- **TEXT EXCERPT**
# Candidate Generation

After Two-Tower training, the `candidate_tower` is used to convert all candidate items into embeddings.

The embeddings are indexed and deployed to an endpoint for serving.

Steps performed in this notebook:

* `TODO`

In [2]:
GCP_PROJECTS = !gcloud config get-value project
PROJECT_ID = GCP_PROJECTS[0]
PROJECT_NUM = !gcloud projects list --filter="$PROJECT_ID" --format="value(PROJECT_NUMBER)"
PROJECT_NUM = PROJECT_NUM[0]
LOCATION = 'us-central1'

print(f"PROJECT_ID: {PROJECT_ID}")
print(f"PROJECT_NUM: {PROJECT_NUM}")
print(f"LOCATION: {LOCATION}")

PROJECT_ID: hybrid-vertex
PROJECT_NUM: 934903580331
LOCATION: us-central1


In [4]:
import json
import numpy as np
import pickle as pkl
from pprint import pprint
import time

import os

import tensorflow as tf
import tensorflow_recommenders as tfrs
import tensorflow_io as tfio

from google.cloud import storage
from google.cloud.storage.bucket import Bucket
from google.cloud.storage.blob import Blob

import google.cloud.aiplatform as vertex_ai

In [5]:
# gs://jt-tfrs-central/pipe-dev-2tower-tfrs-jtv10/run-20221228-210041/model-dir/candidate_model/saved_model.pb

BUCKET = 'jt-tfrs-central' # -v2
BUCKET_URI = f'gs://{BUCKET}'

# stable
# CANDIDATE_MODEL_GCS_PATH = 'pipe-dev-2tower-tfrs-jtv10/run-20221228-210041/model-dir/candidate_model'
# CANDIDATE_MODEL_GCS_PATH = 'a50-epoch/run-20221230-160518/model-dir/candidate_model'

# experimental paths
# PATH_TO_INDEX_DIR = 'eval-jtv14-full-v6-jtv14/run-20230113-192032' # 30e-8m
# EXPERIMENT_TAG = '30e-jtv14-v6-8m'

PATH_TO_INDEX_DIR = 'new-50e-full-jtv12/run-20230110-150417' # 50e-65m
EXPERIMENT_TAG = 'demo-50e-jtv12-65m'


# full gcs path
CANDIDATE_MODEL_GCS_PATH = f'{PATH_TO_INDEX_DIR}/model-dir/candidate_model'
CANDIDATE_MODEL_DIR = f'{BUCKET_URI}/{CANDIDATE_MODEL_GCS_PATH}'

print(f"CANDIDATE_MODEL_DIR: {CANDIDATE_MODEL_DIR}")

- **DATA EXTRACTS**

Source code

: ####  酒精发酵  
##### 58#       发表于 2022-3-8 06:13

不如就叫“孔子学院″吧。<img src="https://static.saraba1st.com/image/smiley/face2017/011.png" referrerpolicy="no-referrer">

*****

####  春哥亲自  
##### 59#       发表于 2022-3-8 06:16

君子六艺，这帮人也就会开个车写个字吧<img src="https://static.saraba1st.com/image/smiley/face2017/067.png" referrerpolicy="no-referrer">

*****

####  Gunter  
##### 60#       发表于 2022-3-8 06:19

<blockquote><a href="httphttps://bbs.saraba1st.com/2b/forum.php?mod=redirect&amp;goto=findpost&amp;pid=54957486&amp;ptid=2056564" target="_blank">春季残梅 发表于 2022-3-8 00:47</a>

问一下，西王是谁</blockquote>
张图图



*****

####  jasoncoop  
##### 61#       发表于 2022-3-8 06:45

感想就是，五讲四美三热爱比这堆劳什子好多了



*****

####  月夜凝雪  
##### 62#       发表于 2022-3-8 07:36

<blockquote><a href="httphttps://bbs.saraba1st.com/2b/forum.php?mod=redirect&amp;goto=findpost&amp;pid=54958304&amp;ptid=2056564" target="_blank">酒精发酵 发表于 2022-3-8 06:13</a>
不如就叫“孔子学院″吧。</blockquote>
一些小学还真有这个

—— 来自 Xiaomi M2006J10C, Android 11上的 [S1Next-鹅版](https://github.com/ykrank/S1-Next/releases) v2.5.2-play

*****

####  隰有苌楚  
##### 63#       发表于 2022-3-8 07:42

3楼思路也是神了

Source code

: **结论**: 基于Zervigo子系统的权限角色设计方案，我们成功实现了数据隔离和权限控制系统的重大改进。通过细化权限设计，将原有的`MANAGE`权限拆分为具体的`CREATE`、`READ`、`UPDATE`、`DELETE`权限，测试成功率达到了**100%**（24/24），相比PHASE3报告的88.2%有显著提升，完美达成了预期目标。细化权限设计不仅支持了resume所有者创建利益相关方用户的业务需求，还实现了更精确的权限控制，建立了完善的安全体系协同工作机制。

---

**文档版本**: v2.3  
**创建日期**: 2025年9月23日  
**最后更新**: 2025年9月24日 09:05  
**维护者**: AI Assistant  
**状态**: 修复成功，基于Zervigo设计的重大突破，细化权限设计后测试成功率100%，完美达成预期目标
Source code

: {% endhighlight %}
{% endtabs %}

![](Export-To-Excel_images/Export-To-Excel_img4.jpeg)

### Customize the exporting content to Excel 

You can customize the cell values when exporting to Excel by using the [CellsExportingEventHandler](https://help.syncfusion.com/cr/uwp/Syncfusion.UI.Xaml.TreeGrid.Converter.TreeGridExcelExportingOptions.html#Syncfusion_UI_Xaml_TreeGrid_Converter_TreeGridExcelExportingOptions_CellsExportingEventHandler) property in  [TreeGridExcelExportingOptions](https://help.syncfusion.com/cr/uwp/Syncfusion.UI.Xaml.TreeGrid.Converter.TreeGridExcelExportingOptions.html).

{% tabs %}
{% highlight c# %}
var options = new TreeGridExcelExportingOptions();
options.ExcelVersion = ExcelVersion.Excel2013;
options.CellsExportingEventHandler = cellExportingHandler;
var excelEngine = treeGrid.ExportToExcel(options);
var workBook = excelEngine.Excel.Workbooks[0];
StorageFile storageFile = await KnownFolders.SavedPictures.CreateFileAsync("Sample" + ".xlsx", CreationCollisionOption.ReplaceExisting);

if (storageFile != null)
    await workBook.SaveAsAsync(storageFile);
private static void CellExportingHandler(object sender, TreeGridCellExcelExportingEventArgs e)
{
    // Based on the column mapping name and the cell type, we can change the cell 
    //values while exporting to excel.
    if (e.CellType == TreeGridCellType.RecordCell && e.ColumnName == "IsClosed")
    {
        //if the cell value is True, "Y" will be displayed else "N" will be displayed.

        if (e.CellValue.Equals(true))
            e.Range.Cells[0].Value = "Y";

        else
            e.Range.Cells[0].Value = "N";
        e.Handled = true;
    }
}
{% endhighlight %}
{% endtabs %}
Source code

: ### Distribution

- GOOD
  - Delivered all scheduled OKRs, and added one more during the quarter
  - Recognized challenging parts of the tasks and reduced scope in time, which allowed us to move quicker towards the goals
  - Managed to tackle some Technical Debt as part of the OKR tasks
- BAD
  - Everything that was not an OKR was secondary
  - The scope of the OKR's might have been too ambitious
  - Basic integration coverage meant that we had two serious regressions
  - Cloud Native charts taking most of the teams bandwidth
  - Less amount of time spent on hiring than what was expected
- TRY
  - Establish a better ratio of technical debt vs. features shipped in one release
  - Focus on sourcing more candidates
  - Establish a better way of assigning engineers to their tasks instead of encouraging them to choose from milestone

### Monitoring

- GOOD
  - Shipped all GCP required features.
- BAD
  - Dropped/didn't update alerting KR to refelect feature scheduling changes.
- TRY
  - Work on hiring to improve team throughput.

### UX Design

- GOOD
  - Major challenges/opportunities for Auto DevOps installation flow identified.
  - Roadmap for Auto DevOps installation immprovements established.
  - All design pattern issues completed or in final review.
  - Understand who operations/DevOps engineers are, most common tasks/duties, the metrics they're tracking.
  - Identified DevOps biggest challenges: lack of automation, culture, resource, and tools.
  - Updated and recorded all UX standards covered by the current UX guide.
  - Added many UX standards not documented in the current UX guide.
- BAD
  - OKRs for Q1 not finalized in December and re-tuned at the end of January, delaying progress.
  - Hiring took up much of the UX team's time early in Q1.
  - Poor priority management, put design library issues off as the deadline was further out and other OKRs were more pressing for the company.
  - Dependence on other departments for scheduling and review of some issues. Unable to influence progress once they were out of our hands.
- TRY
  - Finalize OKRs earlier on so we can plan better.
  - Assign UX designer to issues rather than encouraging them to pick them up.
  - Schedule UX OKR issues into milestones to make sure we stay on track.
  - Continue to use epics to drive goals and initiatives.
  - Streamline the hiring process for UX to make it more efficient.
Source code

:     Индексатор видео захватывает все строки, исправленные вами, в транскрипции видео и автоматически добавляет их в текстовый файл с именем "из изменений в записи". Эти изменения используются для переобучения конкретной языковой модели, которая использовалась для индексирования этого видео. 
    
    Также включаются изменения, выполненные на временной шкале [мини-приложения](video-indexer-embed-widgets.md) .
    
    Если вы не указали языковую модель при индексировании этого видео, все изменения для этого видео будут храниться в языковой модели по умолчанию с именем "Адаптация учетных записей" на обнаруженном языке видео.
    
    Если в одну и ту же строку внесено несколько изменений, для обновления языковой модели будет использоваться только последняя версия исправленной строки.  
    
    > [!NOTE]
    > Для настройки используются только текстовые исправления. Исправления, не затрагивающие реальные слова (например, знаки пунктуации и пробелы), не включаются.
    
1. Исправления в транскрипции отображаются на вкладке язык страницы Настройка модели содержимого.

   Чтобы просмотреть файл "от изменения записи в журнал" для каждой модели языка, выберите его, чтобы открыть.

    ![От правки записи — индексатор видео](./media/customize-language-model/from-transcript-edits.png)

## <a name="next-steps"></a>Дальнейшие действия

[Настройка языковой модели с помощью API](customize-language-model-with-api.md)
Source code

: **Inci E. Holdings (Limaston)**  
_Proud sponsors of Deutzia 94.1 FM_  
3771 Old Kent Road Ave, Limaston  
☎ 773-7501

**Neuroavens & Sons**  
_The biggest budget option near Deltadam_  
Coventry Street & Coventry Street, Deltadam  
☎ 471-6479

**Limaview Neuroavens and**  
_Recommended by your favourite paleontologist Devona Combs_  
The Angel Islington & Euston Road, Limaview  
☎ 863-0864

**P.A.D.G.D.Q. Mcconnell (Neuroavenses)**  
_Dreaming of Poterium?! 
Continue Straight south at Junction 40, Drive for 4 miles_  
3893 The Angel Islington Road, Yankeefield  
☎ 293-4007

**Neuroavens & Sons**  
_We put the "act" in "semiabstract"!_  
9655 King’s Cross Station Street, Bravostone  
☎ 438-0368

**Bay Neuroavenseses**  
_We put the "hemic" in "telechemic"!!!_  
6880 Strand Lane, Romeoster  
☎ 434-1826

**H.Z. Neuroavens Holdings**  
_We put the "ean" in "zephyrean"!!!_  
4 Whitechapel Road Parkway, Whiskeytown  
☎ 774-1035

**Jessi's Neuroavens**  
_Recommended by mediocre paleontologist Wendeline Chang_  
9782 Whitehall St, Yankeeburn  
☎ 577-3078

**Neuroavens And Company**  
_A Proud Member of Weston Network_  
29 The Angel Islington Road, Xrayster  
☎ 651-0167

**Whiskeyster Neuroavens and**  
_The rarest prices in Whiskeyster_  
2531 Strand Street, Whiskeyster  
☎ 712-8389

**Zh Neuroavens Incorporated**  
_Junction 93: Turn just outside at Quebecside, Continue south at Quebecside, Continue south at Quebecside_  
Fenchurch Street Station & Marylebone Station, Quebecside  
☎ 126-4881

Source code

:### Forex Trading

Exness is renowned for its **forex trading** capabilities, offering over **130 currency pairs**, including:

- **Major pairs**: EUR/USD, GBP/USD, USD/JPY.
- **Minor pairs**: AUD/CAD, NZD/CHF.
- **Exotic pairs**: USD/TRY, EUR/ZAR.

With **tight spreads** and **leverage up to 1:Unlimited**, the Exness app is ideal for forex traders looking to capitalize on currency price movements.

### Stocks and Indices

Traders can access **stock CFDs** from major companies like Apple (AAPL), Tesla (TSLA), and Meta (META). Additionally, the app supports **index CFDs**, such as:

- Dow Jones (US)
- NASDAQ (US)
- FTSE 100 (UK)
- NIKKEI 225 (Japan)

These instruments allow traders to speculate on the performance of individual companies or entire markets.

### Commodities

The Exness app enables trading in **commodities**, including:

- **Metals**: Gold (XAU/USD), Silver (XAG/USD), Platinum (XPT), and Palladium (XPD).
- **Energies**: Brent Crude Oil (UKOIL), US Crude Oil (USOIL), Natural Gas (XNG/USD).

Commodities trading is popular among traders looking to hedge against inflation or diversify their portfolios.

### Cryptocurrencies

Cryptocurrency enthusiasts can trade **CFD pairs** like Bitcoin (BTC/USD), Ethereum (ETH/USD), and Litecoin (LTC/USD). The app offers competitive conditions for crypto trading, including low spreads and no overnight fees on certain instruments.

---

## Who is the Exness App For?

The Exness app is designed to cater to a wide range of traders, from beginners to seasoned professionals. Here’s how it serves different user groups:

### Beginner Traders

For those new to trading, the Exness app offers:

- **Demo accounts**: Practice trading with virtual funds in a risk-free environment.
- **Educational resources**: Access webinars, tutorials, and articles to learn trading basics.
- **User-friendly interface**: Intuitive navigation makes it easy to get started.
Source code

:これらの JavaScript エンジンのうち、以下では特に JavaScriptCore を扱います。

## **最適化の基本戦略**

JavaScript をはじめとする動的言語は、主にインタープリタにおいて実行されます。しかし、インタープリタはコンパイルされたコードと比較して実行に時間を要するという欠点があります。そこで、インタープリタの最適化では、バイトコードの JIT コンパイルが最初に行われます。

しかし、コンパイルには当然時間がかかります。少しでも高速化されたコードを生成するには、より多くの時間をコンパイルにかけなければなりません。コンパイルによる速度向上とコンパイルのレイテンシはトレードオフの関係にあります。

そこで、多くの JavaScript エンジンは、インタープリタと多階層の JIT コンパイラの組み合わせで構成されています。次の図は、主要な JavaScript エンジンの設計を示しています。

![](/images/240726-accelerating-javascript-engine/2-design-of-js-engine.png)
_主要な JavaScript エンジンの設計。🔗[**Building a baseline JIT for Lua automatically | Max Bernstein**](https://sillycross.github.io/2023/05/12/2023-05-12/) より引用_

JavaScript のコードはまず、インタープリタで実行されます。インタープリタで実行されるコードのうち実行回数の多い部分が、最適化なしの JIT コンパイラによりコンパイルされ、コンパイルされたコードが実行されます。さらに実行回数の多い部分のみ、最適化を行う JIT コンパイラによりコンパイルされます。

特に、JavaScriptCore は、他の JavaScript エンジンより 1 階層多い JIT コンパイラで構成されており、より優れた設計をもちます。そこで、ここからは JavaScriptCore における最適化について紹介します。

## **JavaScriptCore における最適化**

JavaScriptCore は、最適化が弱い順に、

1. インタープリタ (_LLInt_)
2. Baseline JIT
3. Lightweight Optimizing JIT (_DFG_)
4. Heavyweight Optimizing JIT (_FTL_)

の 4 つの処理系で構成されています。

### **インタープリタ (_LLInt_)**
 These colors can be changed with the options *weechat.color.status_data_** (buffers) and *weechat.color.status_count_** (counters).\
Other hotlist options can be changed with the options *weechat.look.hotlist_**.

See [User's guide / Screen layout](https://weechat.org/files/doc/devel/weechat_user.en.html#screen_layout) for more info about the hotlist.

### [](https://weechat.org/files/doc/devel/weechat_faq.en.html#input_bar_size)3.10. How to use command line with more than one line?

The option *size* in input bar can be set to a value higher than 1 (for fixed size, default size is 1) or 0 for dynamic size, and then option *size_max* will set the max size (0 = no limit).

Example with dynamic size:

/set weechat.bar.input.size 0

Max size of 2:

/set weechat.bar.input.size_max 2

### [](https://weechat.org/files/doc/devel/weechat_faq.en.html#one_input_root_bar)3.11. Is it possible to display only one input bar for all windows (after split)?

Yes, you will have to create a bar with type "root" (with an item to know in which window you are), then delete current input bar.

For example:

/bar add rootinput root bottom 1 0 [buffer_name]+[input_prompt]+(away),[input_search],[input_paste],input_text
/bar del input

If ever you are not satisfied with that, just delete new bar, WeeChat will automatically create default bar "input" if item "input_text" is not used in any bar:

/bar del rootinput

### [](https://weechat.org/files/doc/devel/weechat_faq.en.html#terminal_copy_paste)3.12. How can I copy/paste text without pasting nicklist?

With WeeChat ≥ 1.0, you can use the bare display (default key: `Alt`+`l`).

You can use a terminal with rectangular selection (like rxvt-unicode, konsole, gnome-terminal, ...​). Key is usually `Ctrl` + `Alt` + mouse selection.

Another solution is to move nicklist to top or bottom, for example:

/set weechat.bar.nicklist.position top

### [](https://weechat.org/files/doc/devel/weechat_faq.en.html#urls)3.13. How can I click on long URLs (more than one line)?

- **ACTIVITY 1**
According to the candidate generation notebook, what is the `candidate_tower` used for after Two-Tower training?
- **ACTIVITY 2**
Write the next part of the candidate generation notebook, picking up after its final line of code.

- **TASK OUTPUT 1**
It is used to convert all candidate items into embeddings.

- **TASK OUTPUT 2**
CANDIDATE_MODEL_DIR: gs://jt-tfrs-central/new-50e-full-jtv12/run-20230110-150417/model-dir/candidate_model


In [6]:
! gsutil ls $CANDIDATE_MODEL_DIR

gs://jt-tfrs-central/new-50e-full-jtv12/run-20230110-150417/model-dir/candidate_model/
gs://jt-tfrs-central/new-50e-full-jtv12/run-20230110-150417/model-dir/candidate_model/saved_model.pb
gs://jt-tfrs-central/new-50e-full-jtv12/run-20230110-150417/model-dir/candidate_model/assets/
gs://jt-tfrs-central/new-50e-full-jtv12/run-20230110-150417/model-dir/candidate_model/variables/


## Load Candidate `SavedModel`

In [7]:
candidate_tower_uri = f'{CANDIDATE_MODEL_DIR}' # vertex trained

loaded_candidate_model = tf.saved_model.load(candidate_tower_uri)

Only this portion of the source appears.